勧誘の現場で散見される「違法行為」
上記の勧誘現場では、特定商取引法に違反する行為がいくつも見受けられます。
たとえば、高山さんが「久々に飲もうよ」と言って吉永さんを呼び出し、投資商材の勧誘を行った行為。ルールに則るならば、勧誘に先立って「私は●●という会社で△△という商品を販売する仕事をしています。仕事を始めるには、代理店としての登録料等で50万円かかりますが、あなたにも紹介したいので、一度会って話しませんか」といった形で、本人や事業者、商品の名称、特定負担(販売員となるために消費者が負う金銭的負担)を伴う取引についての勧誘を行う旨を明示しなければなりません。
また、適切な方法でアポイントを取った場合にも、勧誘時には、業者の名称や住所、電話番号、商品情報や特定負担・特定利益に関する事項、クーリングオフに関する事項など、法律で定められた事項を記載した「概要書面」を交付することが義務付けられています。
そして、ケンさんが大声で脅し、高山さんが個室の出口をふさいだ行為。これは特定商取引法上の禁止行為に当たる「契約を締結させ、又は契約の解除を妨げるために、相手方を威迫して困惑させること」に該当します。
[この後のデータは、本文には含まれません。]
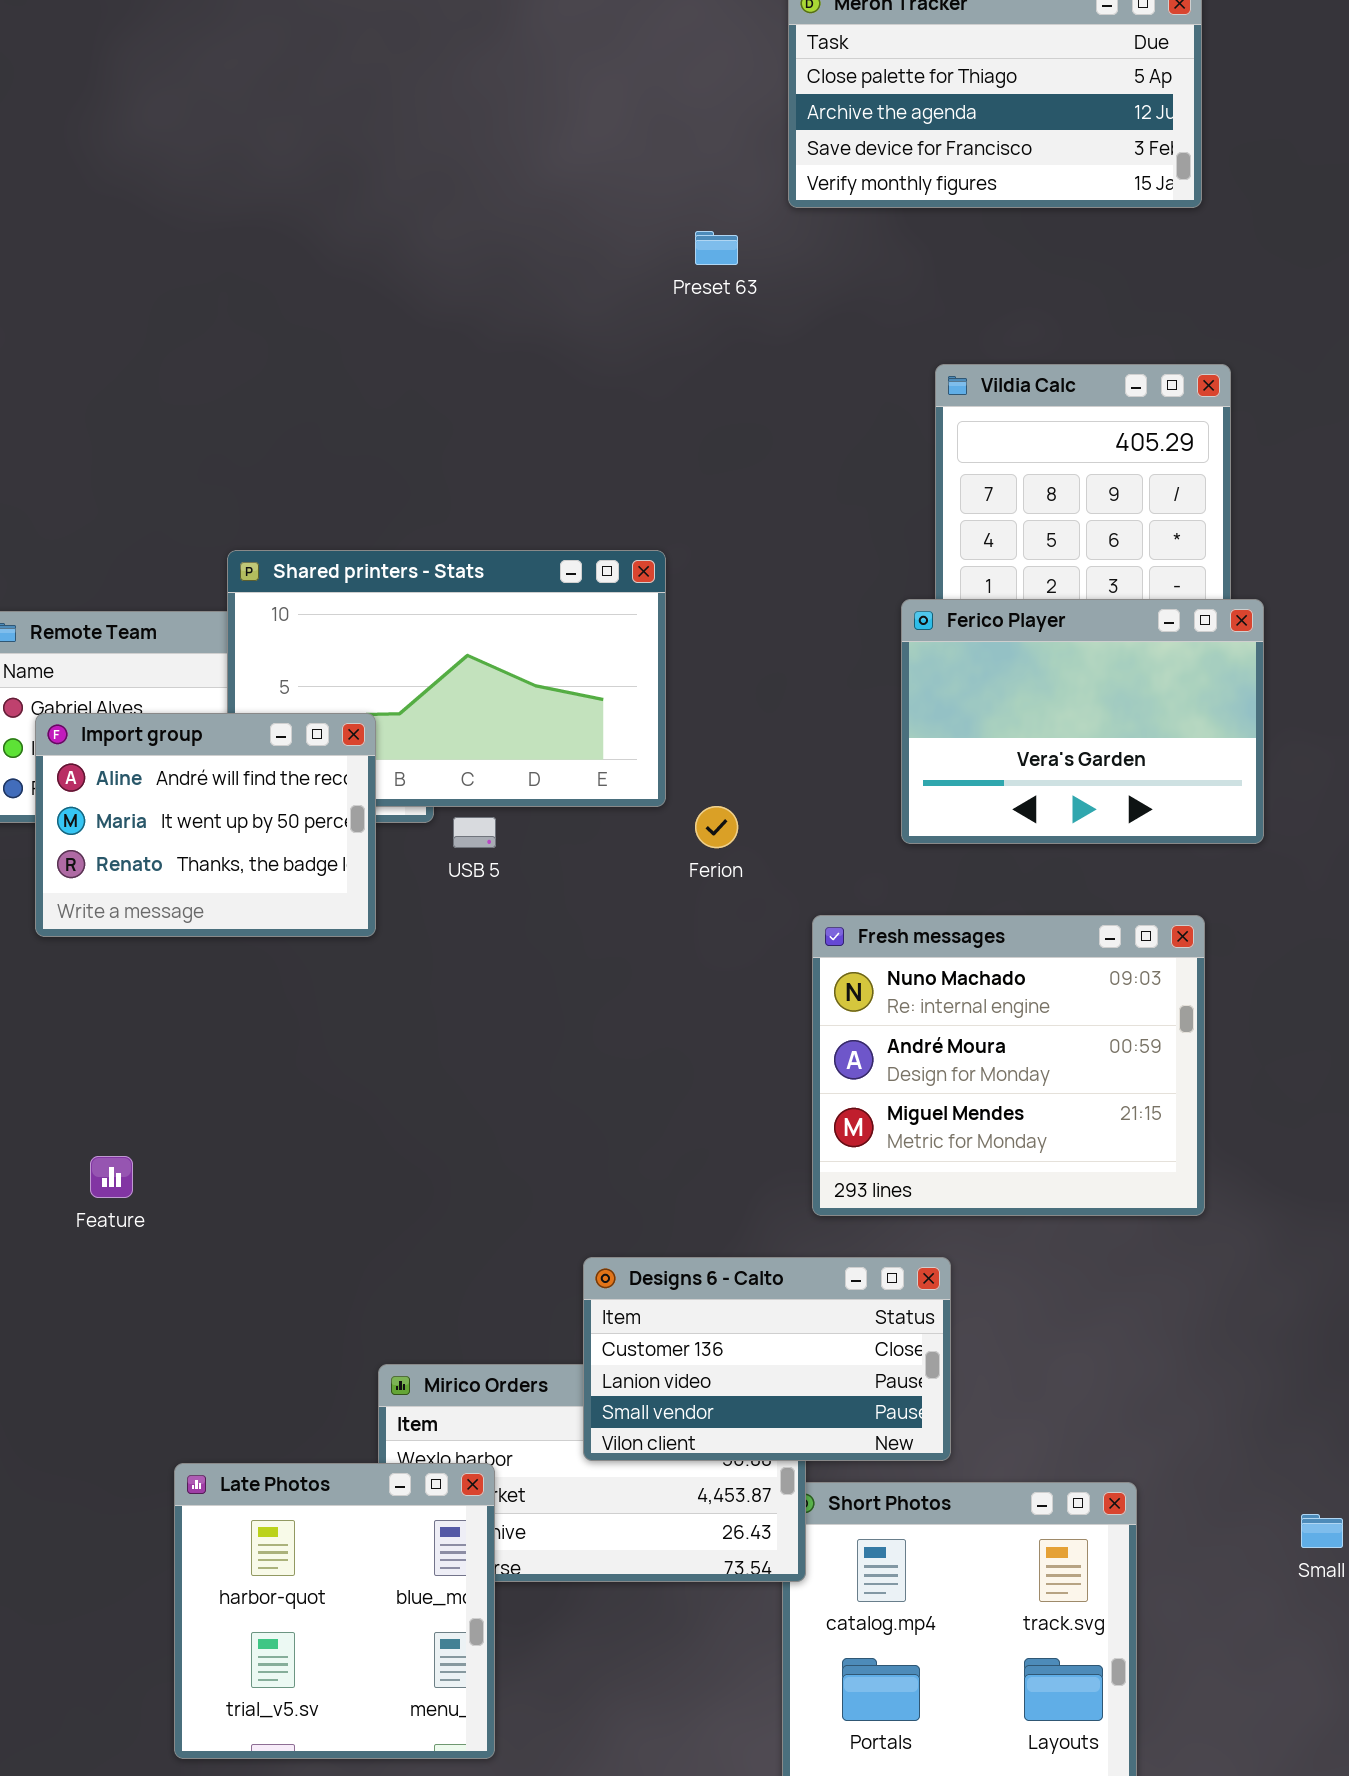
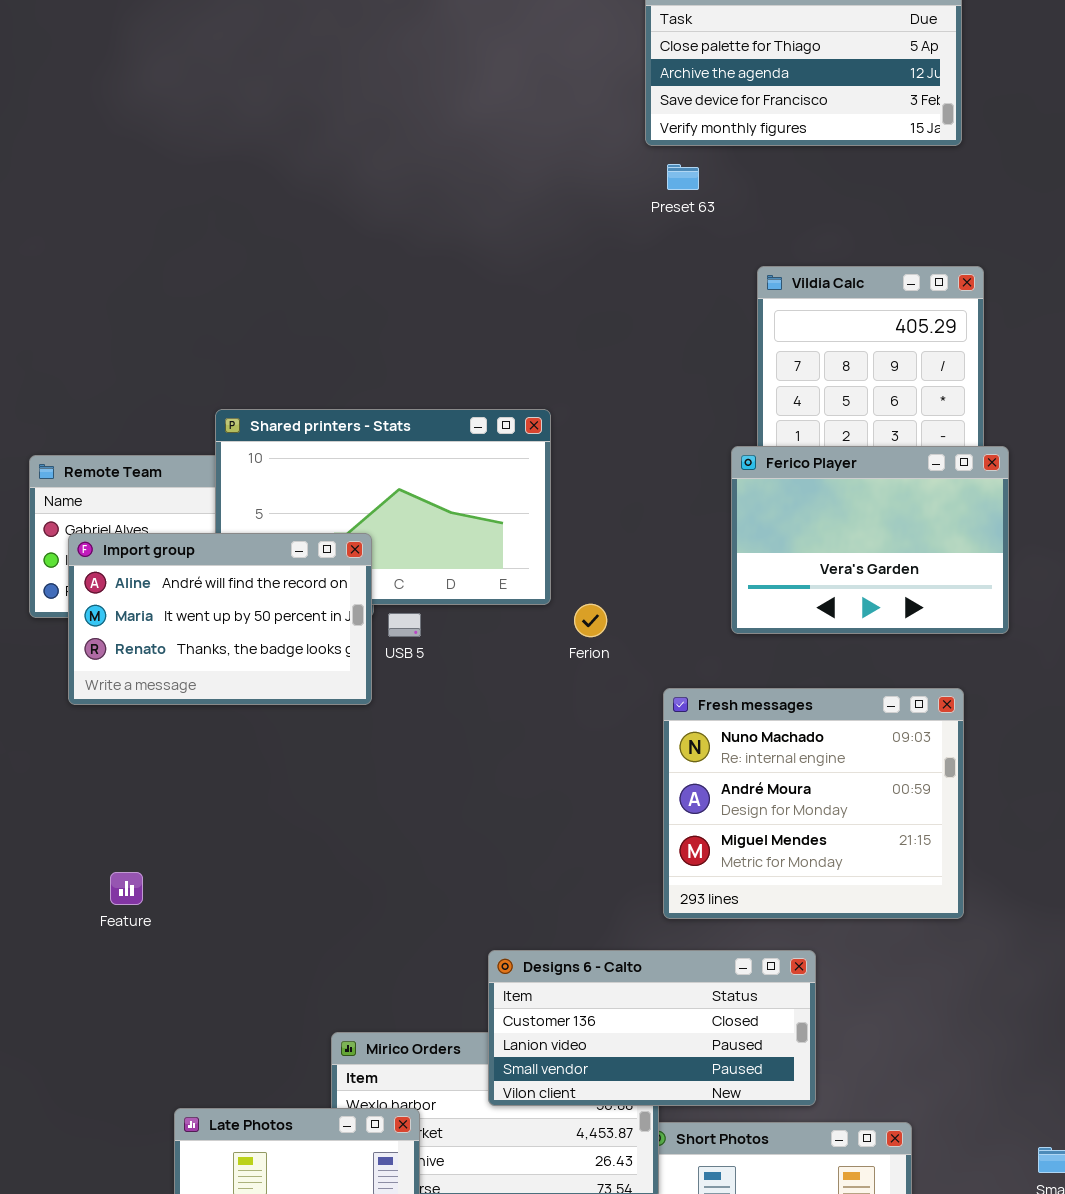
Preset 63: [695,231,738,265] -> [667,164,699,190], moved
Import group: [35,713,376,937] -> [68,533,372,705], resized
Designs 6 - Calto: [583,1257,951,1461] -> [488,950,816,1106], resized

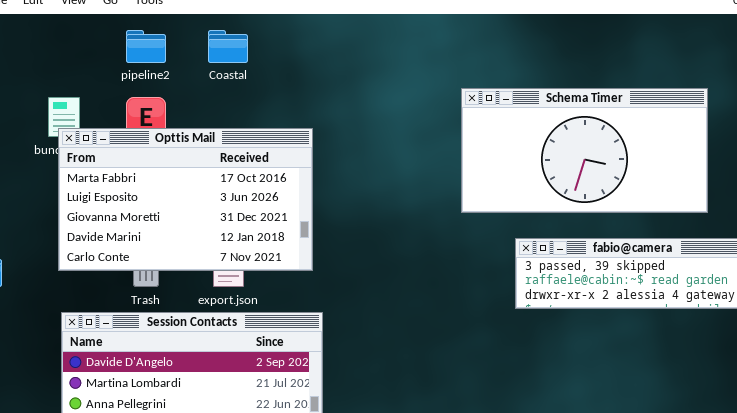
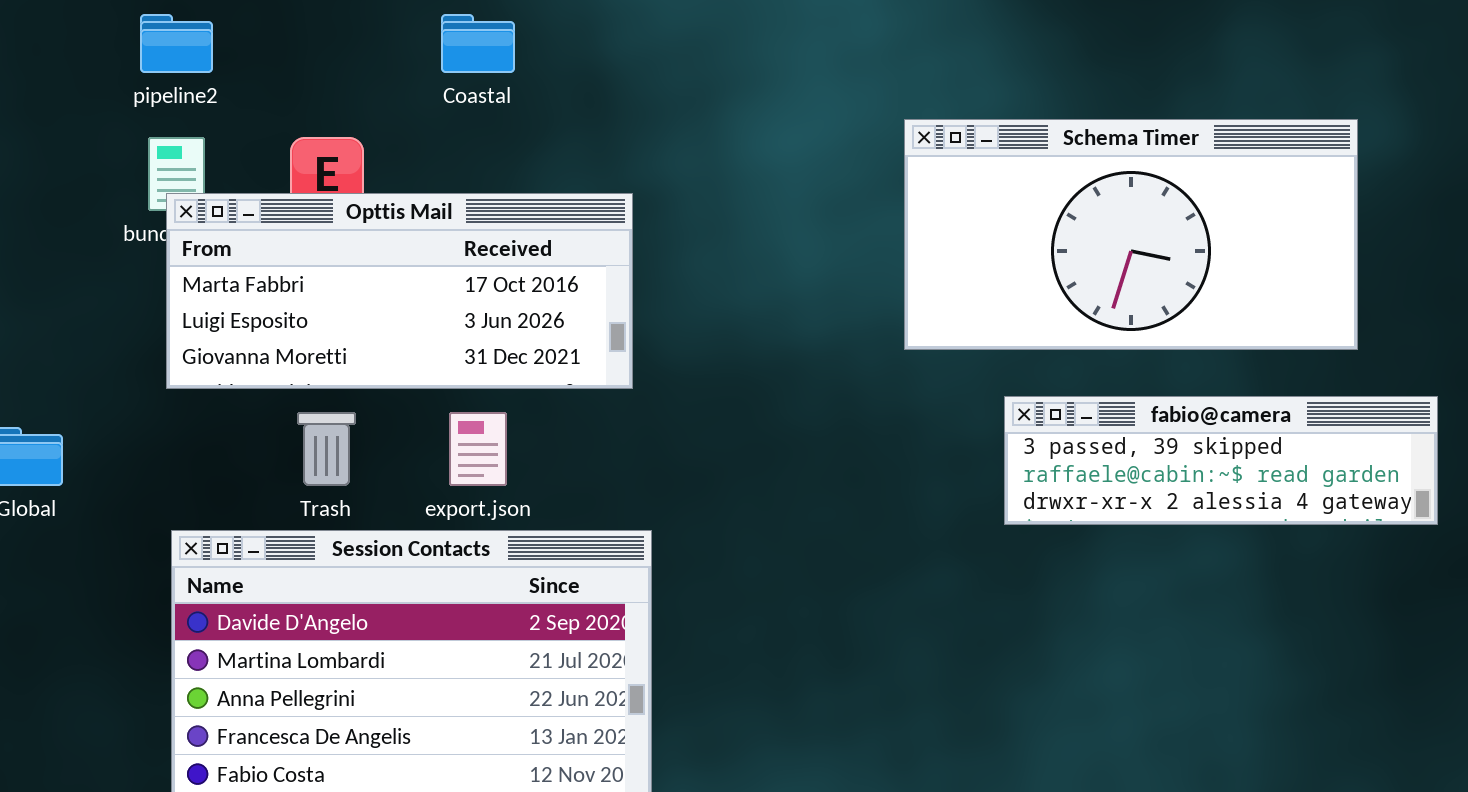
pipeline2: [126,30,166,63] -> [140,14,213,73], moved
Opttis Mail: [58,128,313,271] -> [166,193,633,389], resized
そもそも、逃げ場のない個室での勧誘も、「公衆の出入りする場所以外の場所で、特定負担を伴う取引についての契約の締結について勧誘を行うこと」として、禁止行為に指定されています。
吉永さんのようにやむを得ず契約を締結してしまった場合も、契約を解除できる「クーリング・オフ」の権利が消費者には認められています。その期間は、法律で定められた書面の交付を受けた日から20日以内。訪問販売や電話勧誘販売はこれが8日間とされていますから、連鎖販売取引の場合、契約締結後もゆっくりと考える時間があるということです。
なお、たとえば勧誘者が、今回のケースでいえば高山さんが「クーリング・オフはできない」などと事実と異なることを伝え、吉永さんが困惑している間に20日間が過ぎてしまったような場合は、20日を過ぎた後でも、契約の解除が可能です。
「損をすることはない」…そんな上手い話はない
行政の相談窓口に本件について問い合わせ、「クーリング・オフ」の存在を知った吉永さんは、無事に契約を解除でき、ほっと胸をなでおろしました。その後、吉永さんが高山さんと縁を切ったことは言うまでもありません。
マルチ商法の違法な勧誘現場では、「すぐに取り返せるから、登録料は消費者金融で借りておいでよ」と借金のしかたを教える行為や、高級な腕時計やアクセサリーを見せびらかし「あなたも」といって、射幸心を煽るような行為が多いようです。
「損をすることはない」などと儲け話を持ちかけられた場合、相手が親しい友人であってもハッキリ断りましょう。
また、勧誘者の熱意に心を打たれたり、脅されて怖くなったりしてやむを得ず契約してしまった場合も、その事業が「明らかにあやしい」「どんな仕組みで収益が発生するのか理解できない」という場合は、落ち着いてクーリング・オフの手続きを行うことが重要です。